Ergänzung zu: Spinkampange.de will Jugendschutz im Chat durchsetzen

Die Aktion Spinkampagne.de, in der ein Jörg P. Goebeler den Betreibern des Spinchats "konkrete und permanente Jugendgefährdung" vorwirft, ist laut Aussage des Vorstandes der Spin AG, Paul Schmid, nichts weiter als ein Racheakt, da Goebeler eine Chatsperre bekommen habe.

Paul Schmid äußerte sich in einem Gespräch mit Bizarre-Talk mit folgenden Worten zu diesem Thema: "Herr Goebeler hat sich im Spinchat gegen unsere Nutzungsbedingungen verstossen und wurde deshalb gesperrt. Wir haben den Verdacht, dass es sich um eine persönliche "Rachekampagne" handelt. Bei den BDSM Chattern im Spinchat stösst er übrigens deswegen auf breite Ablehnung."

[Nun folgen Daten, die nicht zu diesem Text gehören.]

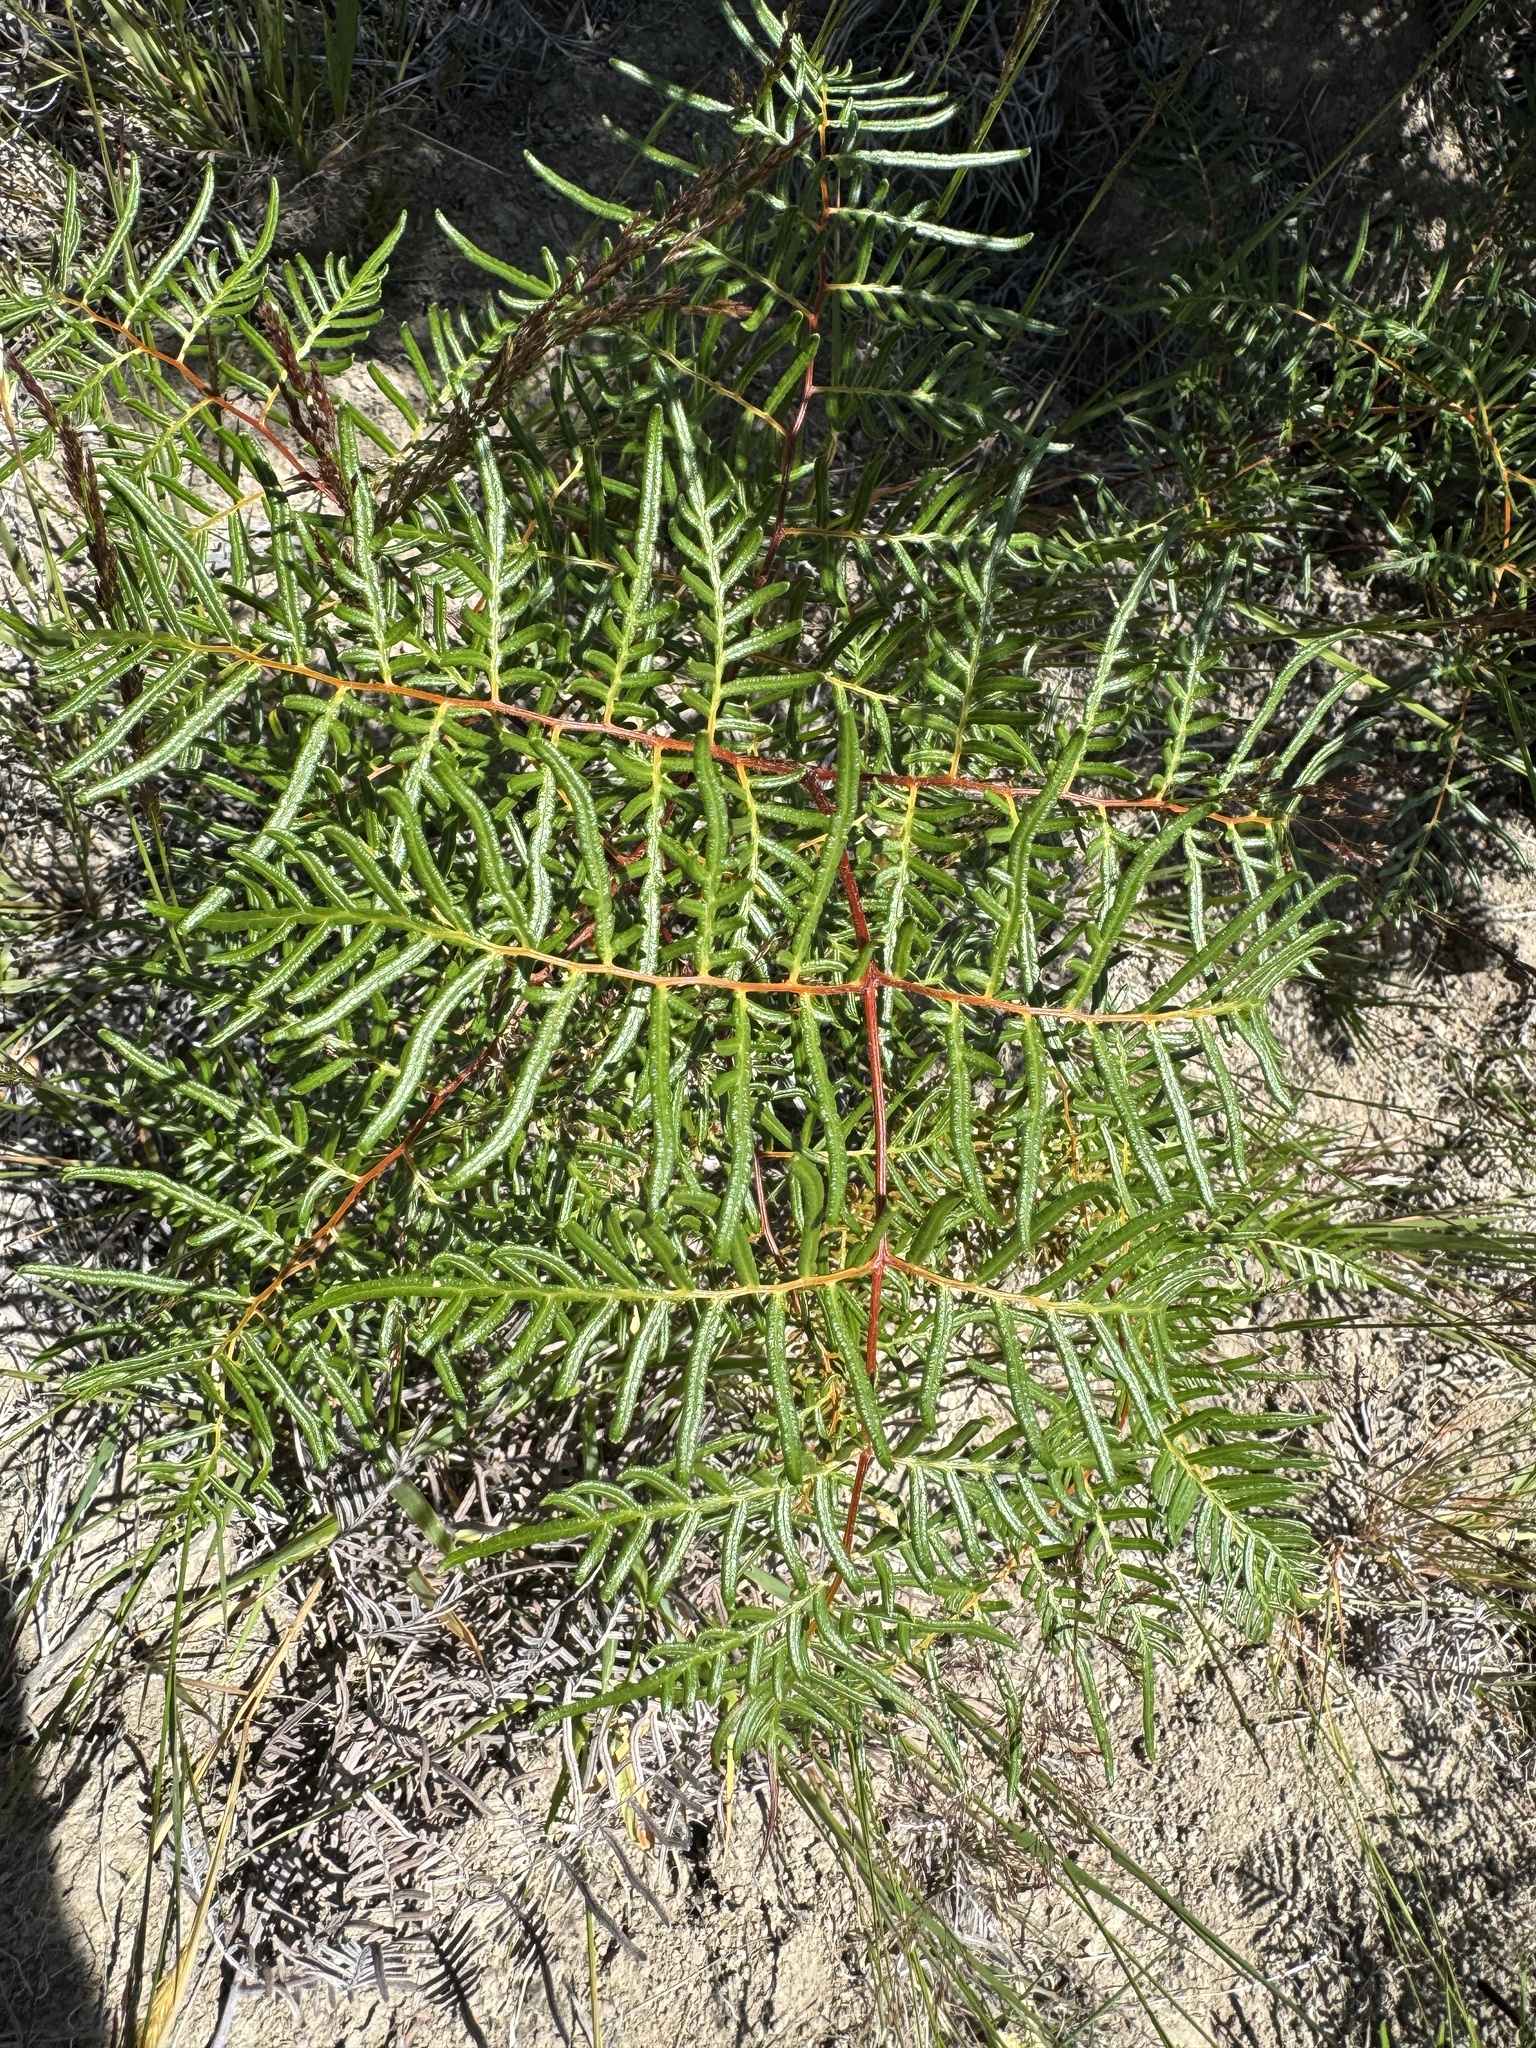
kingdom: Plantae
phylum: Tracheophyta
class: Polypodiopsida
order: Polypodiales
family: Dennstaedtiaceae
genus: Pteridium
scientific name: Pteridium esculentum
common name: Bracken fern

Schmid bestätigte, dass er und seine Firma anwaltlich gegen Goebeler vorgehe, unter anderem wegen "Geschäftsschädigung". Auf den Vorwurf Goebelers, dass von Spinchat eine "konkrete und permanente Jugendgefährdung" ausgehe, erwiderte Schmid:

"Wir sind sehr bemüht, unseren Chat "sauberzuhalten". Dies stellen wir u.a. durch eine nahezu kontinuierliche Überwachung sicher. Diese Überwachung basiert grossteils auf verantwortungsbewussten Stammchattern, die von uns sog. OP-Rechte erhalten.

Pro Tag loggen sich weit ueber 100.000 Leute in den Chat ein. Und obwohl wir natürlich Stoppwortlisten haben, können Sie nicht 100% verhindern, dass jemand mit einem Nicknamen einloggt, der gegen unsere (sehr strengen) Nutzungsbedingunn verstösst. Allerdings muss man auch beachten, wie lange so ein Nickname im Chat "überlebt". In der Regel wird ein Chatter mit einem unerlaubten Nicknamen innerhalb kürzester Zeit nach Kenntniserlangung entfernt.

Herr Goebeler sollte sich auf seiner Webpage mal dazu äussern, wie lange seine beanstandeten Nicks (zu denen er u.a. so "jugendgefährdende" wie "Sweet-Cam-Boy" oder "kleine-sklavin" zählt) denn im Chat waren, bevor sie durch einen Operator entfernt wurden.

Er begnügt sich auch in der Regel nur mit dem Erwähnen des Nicks, ohne näher darauf einzugehen, ob dieser Nick irgendwelche Vergehen begangen oder gegen Gesetze verstossen hat."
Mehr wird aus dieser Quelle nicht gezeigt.